EXTRACT PROVIDED:
= = = = = = =
Because the TCP connection is not closed for a long time, the server must save the connection status in the memory, which actually occupies the server's resources. If there are a large number of idle long connections that are not sent, it will quickly exhaust the server's resources.
Therefore, long connections need to be closed [at the right time]. Close the long connection, which can be done on the client or the server.
On the client side, you can add the "Connection: close" field to the request header to tell the server: "Close the tcp connection after this communication is complete." When the server sees this field, it knows that the client wants to actively close the connection, so it adds this "Connection: close" field to the response message, and after the response is sent, it calls the Socket API to close the TCP connection.

The server usually does not actively close the tcp connection, but has some strategies for closing long connections. Take Nginx as an example. There are two ways:

  1. Use the "keepalive_timeout" command to set the timeout period for a long connection. If there is no data flow on the tcp connection for a period of time, the tcp connection will be actively disconnected, so as to avoid idle tcp connections occupying server resources.
  2. Use the "keepalive_requests" command to set the maximum number of http requests that can be sent on a long connection. For example, if it is set to N, then when Nginx processes N requests on this connection, it will also actively disconnect the long connection.
= = = = = = =
DATA EXTRACT:
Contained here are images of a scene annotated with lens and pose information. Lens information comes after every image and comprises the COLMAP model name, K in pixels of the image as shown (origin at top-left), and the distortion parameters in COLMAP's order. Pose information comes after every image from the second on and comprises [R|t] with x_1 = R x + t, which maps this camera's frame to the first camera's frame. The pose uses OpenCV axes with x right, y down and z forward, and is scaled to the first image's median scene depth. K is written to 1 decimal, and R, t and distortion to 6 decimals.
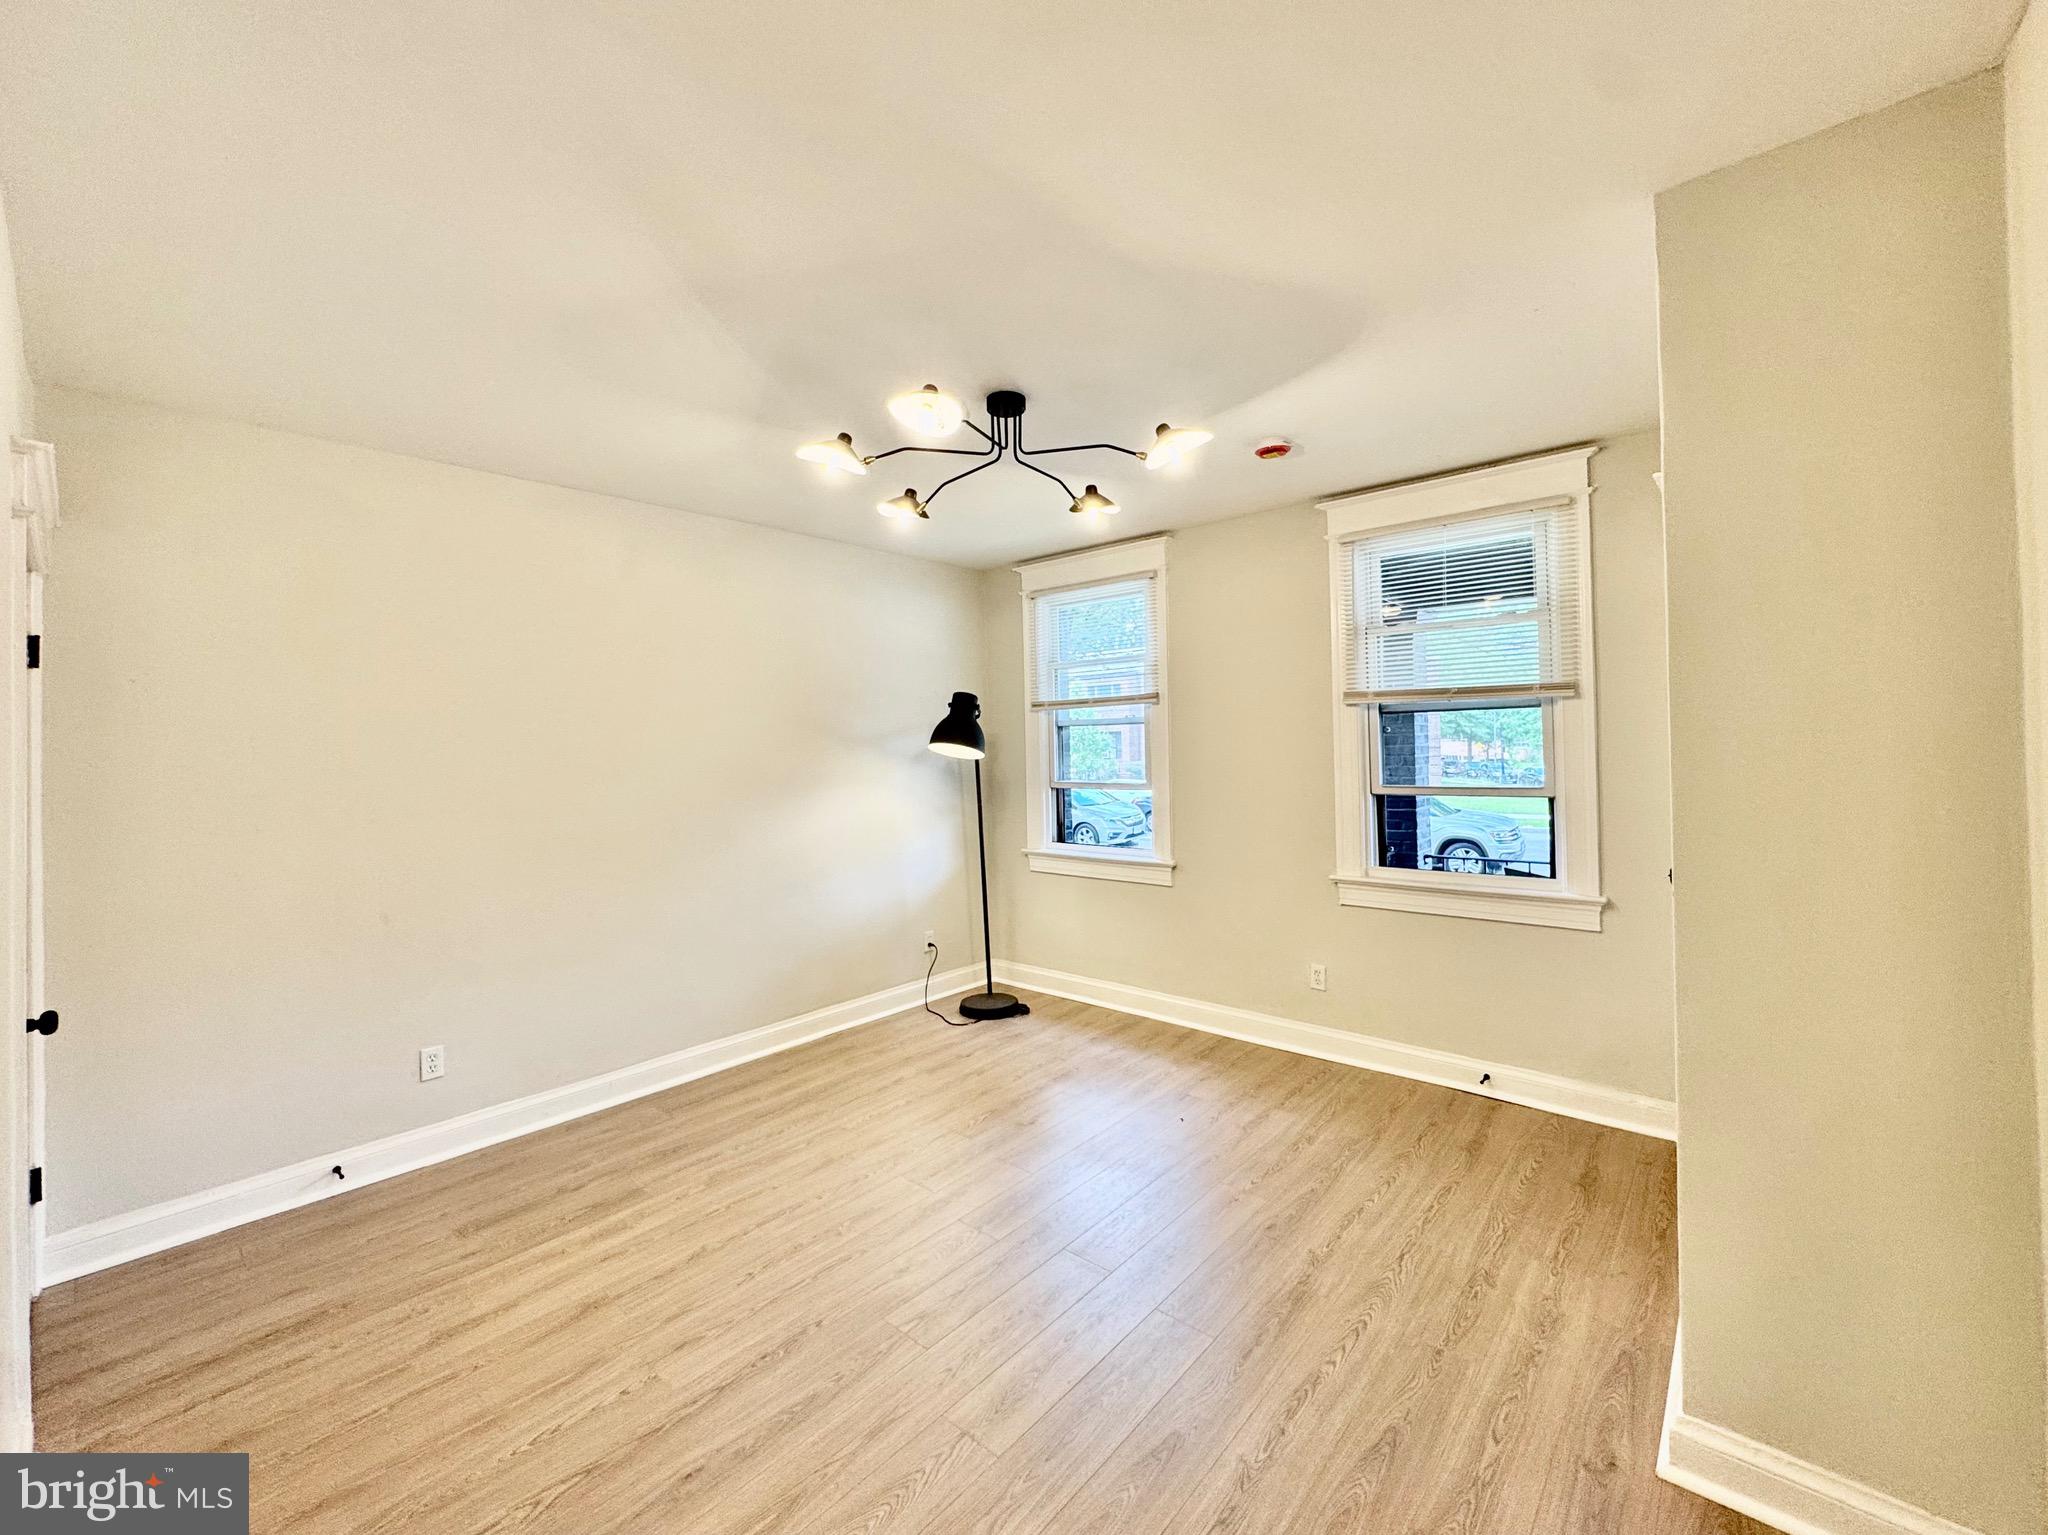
= = = = = = =
TASK DETAILS:
Copy out the whole passage above on closing long TCP connections, word for word.

REPLY:
Because the TCP connection is not closed for a long time, the server must save the connection status in the memory, which actually occupies the server's resources. If there are a large number of idle long connections that are not sent, it will quickly exhaust the server's resources.
Therefore, long connections need to be closed [at the right time]. Close the long connection, which can be done on the client or the server.
On the client side, you can add the "Connection: close" field to the request header to tell the server: "Close the tcp connection after this communication is complete." When the server sees this field, it knows that the client wants to actively close the connection, so it adds this "Connection: close" field to the response message, and after the response is sent, it calls the Socket API to close the TCP connection.

The server usually does not actively close the tcp connection, but has some strategies for closing long connections. Take Nginx as an example. There are two ways:

  1. Use the "keepalive_timeout" command to set the timeout period for a long connection. If there is no data flow on the tcp connection for a period of time, the tcp connection will be actively disconnected, so as to avoid idle tcp connections occupying server resources.
  2. Use the "keepalive_requests" command to set the maximum number of http requests that can be sent on a long connection. For example, if it is set to N, then when Nginx processes N requests on this connection, it will also actively disconnect the long connection.